■ Исходный фрагмент:
Первой реакцией большевиков после установления их власти в Закавказье была передача Армении населенных в основном армянами районов Карабаха – в полном соответствии с принципом национального самоопределения. К лету 1921 г. для Москвы особой разницы не было, поскольку и Армения, и Азербайджан стали советскими. Это был бы и сильный пропагандистский ход. Новая власть, если воспользоваться словесными оборотами ее собственной пропаганды, «принесла народам Кавказа победу пролетарского интернационализма», способного «в мгновение ока разрешить созданные буржуазными националистами» рознь и проблемы. Именно так глава советского Азербайджана Нариман Нариманов обращался к трудящимся Армении в конце 1920 г.[221] Этот политический курс сохранялся еще в начале июльского заседания большевистского Кавказского бюро (Кавбюро) в 1921 г. Однако за ночь между первым и вторым заседанием все изменилось, и по оставшимся неясными причинам Нагорный Карабах оказался в составе Азербайджана в качестве автономной области.

■ Входные данные:
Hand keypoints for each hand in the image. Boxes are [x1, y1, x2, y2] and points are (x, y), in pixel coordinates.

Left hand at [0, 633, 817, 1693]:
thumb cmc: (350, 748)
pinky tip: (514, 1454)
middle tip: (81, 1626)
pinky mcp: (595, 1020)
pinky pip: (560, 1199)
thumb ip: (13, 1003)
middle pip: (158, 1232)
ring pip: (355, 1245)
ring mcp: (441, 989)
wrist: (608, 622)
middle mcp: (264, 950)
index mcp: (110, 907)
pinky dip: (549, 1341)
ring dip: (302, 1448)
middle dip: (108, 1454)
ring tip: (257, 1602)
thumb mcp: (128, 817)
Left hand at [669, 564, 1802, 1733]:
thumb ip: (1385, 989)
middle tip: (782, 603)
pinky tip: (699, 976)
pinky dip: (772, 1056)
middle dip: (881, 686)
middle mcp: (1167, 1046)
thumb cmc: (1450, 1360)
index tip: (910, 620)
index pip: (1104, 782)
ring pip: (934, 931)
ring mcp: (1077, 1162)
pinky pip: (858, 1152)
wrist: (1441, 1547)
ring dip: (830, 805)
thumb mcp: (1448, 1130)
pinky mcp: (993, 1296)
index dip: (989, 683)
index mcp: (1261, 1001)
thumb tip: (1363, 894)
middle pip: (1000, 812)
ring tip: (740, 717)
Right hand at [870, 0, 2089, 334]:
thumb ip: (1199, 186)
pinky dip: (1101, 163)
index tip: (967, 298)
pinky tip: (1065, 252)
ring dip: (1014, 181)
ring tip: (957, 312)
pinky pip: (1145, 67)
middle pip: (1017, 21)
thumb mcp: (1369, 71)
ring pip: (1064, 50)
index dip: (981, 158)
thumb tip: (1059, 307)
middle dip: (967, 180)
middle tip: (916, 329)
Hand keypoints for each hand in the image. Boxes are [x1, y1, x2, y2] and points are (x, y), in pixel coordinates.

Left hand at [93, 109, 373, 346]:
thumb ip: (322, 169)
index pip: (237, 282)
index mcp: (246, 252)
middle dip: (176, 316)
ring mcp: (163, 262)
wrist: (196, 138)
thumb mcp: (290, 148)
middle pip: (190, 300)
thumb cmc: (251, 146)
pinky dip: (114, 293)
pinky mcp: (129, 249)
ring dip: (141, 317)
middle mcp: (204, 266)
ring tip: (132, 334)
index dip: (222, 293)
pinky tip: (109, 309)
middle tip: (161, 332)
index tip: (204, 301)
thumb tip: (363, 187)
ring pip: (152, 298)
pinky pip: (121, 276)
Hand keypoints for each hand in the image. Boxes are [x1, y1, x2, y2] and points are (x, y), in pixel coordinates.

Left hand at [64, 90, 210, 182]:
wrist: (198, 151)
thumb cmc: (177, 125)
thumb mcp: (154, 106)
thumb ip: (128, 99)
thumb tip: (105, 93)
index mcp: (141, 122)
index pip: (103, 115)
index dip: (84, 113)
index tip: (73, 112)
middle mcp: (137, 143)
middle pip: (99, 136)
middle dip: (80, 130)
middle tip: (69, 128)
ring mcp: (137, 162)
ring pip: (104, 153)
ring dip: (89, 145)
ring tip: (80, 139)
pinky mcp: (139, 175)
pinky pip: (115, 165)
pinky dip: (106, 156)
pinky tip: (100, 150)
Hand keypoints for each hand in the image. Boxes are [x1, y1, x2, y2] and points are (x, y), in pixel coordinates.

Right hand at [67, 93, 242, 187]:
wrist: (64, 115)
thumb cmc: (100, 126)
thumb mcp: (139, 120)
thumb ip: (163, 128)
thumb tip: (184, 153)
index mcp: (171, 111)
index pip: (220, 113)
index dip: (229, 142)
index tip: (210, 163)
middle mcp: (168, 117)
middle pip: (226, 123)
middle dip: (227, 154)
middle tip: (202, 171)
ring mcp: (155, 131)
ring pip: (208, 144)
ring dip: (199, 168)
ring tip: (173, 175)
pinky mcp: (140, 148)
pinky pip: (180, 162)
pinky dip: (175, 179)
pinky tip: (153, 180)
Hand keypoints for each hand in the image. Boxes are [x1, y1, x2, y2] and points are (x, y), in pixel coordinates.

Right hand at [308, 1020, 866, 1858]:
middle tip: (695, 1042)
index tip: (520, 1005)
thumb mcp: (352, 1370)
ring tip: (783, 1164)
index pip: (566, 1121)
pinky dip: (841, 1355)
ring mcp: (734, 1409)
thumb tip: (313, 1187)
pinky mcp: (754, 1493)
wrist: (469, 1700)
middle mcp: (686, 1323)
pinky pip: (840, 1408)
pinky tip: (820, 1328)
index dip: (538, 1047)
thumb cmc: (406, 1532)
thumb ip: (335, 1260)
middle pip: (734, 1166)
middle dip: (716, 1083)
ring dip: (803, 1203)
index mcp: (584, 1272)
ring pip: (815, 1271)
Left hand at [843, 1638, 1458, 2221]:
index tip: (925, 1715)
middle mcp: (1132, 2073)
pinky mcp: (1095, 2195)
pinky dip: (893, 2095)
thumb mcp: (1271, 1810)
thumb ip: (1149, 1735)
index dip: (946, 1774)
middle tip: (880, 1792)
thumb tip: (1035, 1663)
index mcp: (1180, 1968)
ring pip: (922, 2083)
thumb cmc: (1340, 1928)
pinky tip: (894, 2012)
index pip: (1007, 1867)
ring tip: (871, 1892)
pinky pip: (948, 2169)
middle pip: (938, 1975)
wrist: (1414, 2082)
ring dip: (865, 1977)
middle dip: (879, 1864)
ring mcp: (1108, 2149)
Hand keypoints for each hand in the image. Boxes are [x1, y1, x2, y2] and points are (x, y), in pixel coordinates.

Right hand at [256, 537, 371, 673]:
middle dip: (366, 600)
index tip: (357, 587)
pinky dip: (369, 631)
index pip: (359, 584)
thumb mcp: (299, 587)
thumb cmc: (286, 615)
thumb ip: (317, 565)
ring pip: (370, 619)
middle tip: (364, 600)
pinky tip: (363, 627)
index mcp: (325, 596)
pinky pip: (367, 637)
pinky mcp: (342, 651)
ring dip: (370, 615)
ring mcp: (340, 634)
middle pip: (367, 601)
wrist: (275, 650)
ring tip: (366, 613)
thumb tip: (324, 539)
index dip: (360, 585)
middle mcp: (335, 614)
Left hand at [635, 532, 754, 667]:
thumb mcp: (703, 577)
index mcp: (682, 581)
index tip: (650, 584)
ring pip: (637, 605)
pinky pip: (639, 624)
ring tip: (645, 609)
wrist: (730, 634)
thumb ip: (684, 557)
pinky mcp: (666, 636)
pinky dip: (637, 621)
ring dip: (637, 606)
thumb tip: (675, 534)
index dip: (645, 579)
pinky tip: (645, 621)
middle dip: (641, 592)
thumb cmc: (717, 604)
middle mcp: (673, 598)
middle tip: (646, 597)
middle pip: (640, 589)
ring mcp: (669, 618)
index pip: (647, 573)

■ Задание: Перескажите короче абзац исходного фрагмента, который начинается словами «Первой реакцией большевиков», и сохраните его основные факты.

■ Ответ: Установив власть в Закавказье, большевики сначала передали Армении районы Карабаха, где жили в основном армяне. Так они следовали принципу национального самоопределения. К лету 1921 г. для Москвы особой разницы не было, ведь и Армения, и Азербайджан стали советскими. Такое решение стало бы и сильным пропагандистским ходом. Новая власть заявляла, что победа пролетарского интернационализма мгновенно разрешит национальную рознь. Именно так в конце 1920 г. к трудящимся Армении обращался глава советского Азербайджана Нариман Нариманов. Этот курс сохранялся еще в начале июльского заседания Кавбюро в 1921 г. Но за ночь между первым и вторым заседанием все изменилось, и по неясным причинам Нагорный Карабах вошел в состав Азербайджана как автономная область.